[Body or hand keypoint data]
--- START ---

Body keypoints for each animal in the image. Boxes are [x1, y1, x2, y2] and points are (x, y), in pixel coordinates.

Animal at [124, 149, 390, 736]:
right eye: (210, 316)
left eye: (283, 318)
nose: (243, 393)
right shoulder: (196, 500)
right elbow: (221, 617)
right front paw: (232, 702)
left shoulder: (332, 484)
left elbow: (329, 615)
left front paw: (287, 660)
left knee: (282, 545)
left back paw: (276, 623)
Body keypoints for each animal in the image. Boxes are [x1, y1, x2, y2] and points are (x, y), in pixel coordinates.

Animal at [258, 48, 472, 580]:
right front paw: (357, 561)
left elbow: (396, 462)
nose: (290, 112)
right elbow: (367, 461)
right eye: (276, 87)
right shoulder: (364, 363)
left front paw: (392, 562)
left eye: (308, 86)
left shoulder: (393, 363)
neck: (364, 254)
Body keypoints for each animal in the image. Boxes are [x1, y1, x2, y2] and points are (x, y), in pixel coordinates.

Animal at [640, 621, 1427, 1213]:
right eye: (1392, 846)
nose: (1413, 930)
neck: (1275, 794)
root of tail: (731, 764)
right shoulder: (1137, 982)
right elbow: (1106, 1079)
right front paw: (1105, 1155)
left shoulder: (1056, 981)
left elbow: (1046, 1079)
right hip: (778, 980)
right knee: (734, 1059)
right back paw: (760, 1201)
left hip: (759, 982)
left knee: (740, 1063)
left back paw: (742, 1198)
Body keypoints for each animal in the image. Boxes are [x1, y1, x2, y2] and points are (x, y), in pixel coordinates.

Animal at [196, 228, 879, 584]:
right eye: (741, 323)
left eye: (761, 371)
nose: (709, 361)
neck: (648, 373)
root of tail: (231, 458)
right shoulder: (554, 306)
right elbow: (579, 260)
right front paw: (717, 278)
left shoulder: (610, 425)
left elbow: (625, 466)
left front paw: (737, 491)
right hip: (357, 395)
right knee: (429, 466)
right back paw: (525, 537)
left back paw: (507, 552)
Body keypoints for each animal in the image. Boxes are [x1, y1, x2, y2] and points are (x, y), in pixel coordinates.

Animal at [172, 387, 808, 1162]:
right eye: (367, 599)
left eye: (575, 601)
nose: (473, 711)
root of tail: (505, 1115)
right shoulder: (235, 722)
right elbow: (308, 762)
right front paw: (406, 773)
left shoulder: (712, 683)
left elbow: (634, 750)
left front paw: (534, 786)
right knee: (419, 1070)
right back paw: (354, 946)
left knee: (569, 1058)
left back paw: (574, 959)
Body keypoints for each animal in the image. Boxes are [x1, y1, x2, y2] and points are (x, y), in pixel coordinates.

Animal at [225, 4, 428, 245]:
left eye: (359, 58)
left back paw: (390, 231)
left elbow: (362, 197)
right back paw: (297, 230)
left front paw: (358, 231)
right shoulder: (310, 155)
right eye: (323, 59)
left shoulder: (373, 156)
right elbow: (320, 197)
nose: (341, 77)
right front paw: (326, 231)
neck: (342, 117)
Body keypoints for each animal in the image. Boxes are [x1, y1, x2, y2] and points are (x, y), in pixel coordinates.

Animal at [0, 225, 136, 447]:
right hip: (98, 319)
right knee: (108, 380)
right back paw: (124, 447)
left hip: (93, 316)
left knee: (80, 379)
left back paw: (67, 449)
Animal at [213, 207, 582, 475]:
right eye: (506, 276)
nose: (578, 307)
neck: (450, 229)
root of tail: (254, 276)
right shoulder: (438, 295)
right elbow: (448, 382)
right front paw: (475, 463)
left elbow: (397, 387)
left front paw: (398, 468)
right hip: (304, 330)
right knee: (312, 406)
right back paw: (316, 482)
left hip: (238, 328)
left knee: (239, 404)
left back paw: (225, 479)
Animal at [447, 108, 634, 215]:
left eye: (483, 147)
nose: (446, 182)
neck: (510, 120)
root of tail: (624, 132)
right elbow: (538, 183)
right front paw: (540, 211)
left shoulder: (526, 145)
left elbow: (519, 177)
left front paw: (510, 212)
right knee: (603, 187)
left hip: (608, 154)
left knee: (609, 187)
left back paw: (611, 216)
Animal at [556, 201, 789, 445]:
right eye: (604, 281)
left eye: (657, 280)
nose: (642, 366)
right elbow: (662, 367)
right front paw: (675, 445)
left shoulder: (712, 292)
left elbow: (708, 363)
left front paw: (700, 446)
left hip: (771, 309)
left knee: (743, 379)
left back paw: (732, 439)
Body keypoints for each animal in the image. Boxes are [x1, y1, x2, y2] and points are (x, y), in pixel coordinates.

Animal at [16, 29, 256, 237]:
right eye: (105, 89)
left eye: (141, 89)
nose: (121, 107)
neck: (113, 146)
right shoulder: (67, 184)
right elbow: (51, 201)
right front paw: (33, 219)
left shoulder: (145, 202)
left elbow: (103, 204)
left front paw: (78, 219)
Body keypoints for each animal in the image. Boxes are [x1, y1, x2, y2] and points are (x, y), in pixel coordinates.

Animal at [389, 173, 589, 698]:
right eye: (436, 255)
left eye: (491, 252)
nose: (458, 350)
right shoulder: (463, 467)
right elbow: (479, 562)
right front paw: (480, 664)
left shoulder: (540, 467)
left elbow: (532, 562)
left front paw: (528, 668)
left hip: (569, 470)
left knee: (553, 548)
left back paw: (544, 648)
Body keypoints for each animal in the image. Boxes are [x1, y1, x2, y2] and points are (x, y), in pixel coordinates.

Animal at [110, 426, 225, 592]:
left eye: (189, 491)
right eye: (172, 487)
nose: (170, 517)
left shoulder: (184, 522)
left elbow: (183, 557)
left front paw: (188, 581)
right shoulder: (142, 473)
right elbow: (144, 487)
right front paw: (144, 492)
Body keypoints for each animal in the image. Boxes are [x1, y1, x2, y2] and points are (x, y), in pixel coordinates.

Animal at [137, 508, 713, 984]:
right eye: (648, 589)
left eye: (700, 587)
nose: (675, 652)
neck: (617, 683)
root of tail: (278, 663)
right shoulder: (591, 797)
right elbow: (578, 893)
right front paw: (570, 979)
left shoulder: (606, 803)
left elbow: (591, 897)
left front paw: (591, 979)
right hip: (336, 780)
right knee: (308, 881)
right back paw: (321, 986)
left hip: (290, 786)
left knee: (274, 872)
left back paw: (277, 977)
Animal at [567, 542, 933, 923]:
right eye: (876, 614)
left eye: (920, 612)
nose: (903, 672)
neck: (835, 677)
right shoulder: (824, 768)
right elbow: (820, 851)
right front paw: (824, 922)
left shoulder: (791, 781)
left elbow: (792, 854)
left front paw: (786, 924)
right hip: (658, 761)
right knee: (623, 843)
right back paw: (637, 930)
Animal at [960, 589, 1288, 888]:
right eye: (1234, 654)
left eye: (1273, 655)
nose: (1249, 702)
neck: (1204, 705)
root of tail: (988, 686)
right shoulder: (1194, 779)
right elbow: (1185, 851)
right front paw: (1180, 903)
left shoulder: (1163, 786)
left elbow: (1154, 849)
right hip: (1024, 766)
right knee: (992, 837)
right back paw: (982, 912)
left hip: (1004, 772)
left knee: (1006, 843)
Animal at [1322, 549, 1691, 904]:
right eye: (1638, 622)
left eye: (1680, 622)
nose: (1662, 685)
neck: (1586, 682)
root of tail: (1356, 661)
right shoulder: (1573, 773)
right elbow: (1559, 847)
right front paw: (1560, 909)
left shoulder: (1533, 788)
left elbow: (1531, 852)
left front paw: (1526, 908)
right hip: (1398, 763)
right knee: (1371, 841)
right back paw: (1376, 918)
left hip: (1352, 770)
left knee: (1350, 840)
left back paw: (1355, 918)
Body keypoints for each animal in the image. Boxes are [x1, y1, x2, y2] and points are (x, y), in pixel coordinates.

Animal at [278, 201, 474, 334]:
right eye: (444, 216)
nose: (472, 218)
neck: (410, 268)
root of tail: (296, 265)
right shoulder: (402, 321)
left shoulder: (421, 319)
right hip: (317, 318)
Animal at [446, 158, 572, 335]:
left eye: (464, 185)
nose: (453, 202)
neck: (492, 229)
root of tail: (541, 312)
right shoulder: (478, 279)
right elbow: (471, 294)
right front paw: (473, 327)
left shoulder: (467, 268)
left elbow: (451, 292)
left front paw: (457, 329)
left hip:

--- END ---

Task prompt:
Only the lines above from the line with "left shoulder: (606, 803)" to the line with "right shoulder: (824, 768)", those two lines included, should be reproduced exactly.

Written solution:
left shoulder: (606, 803)
left elbow: (591, 897)
left front paw: (591, 979)
right hip: (336, 780)
right knee: (308, 881)
right back paw: (321, 986)
left hip: (290, 786)
left knee: (274, 872)
left back paw: (277, 977)
Animal at [567, 542, 933, 923]:
right eye: (876, 614)
left eye: (920, 612)
nose: (903, 672)
neck: (835, 677)
right shoulder: (824, 768)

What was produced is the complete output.